BP: This is something similar to what the Dutch Ambassador said at a conference at Chulalongkorn at the beginning of December – for some brief details of the conference on cross-country comparisons between the Netherlands, Japan, Norway and Spain see this New Mandala post. Simon Roughneen also attended and wrote an article about the conference for The Irrawaddy. Key excerpt:
Norway is not a European Union member-state, but has “a highly-egalitarian culture” and legal system, according to Her Excellency Mrs Merete Fjeld Brattested.
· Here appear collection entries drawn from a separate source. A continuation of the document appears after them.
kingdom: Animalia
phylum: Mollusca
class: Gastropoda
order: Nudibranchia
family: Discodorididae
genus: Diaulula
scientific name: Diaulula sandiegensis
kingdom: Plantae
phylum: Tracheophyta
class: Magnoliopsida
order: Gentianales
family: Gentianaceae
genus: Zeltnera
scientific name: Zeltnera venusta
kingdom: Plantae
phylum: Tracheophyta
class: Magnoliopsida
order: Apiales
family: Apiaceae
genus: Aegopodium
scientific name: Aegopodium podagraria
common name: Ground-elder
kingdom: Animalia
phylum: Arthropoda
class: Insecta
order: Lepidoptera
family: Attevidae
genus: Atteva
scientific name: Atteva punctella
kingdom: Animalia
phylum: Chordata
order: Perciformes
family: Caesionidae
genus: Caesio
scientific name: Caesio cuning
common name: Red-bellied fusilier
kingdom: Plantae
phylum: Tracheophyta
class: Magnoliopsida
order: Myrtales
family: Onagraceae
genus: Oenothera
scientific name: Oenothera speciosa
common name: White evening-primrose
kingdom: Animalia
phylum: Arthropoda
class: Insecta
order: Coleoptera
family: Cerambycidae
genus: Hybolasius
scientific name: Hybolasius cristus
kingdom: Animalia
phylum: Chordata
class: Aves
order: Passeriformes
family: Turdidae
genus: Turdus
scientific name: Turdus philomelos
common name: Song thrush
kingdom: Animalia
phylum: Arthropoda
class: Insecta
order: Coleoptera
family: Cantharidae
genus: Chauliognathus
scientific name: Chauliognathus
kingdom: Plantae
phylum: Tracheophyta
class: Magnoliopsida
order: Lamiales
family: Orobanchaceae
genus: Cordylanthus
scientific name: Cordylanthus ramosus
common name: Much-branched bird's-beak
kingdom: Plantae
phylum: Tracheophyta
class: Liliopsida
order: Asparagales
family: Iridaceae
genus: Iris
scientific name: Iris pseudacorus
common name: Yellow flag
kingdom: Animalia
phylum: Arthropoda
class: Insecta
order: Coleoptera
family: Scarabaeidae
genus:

She recounted that the last lese-majeste case taken in Norway was in 1878, and outlined that Norwegian citizens cannot sue each other for this offense.
Only one of Norway’s political parties has any republican leanings, according to Ambassador Brattested, and apparently those are half-hearted as a majority of Norwegians see the royal family as role models and want the country to remain a constitutional monarchy, well over 200 years after the American and French revolutions made republicanism a central tenet of political reform.
BP: Also, see the comments by the Spanish Ambassador. From memory, some figures from numerous opinion polls in the European countries were mentioned. Despite the fact that citizens of those countries are not locked up and branded with a hot iron on the forehead as enemies of the state, the monarchy in those countries is still very popular. One does not need to lock people up for the monarchy to be popular.
btw, in May 2009 the Dutch Ambassador had another op-ed in the Bangkok Post also on lese majeste in direct response Prof. Bowornsak Uwanno’s 3 part article on lese majeste – see this post for details and links to all.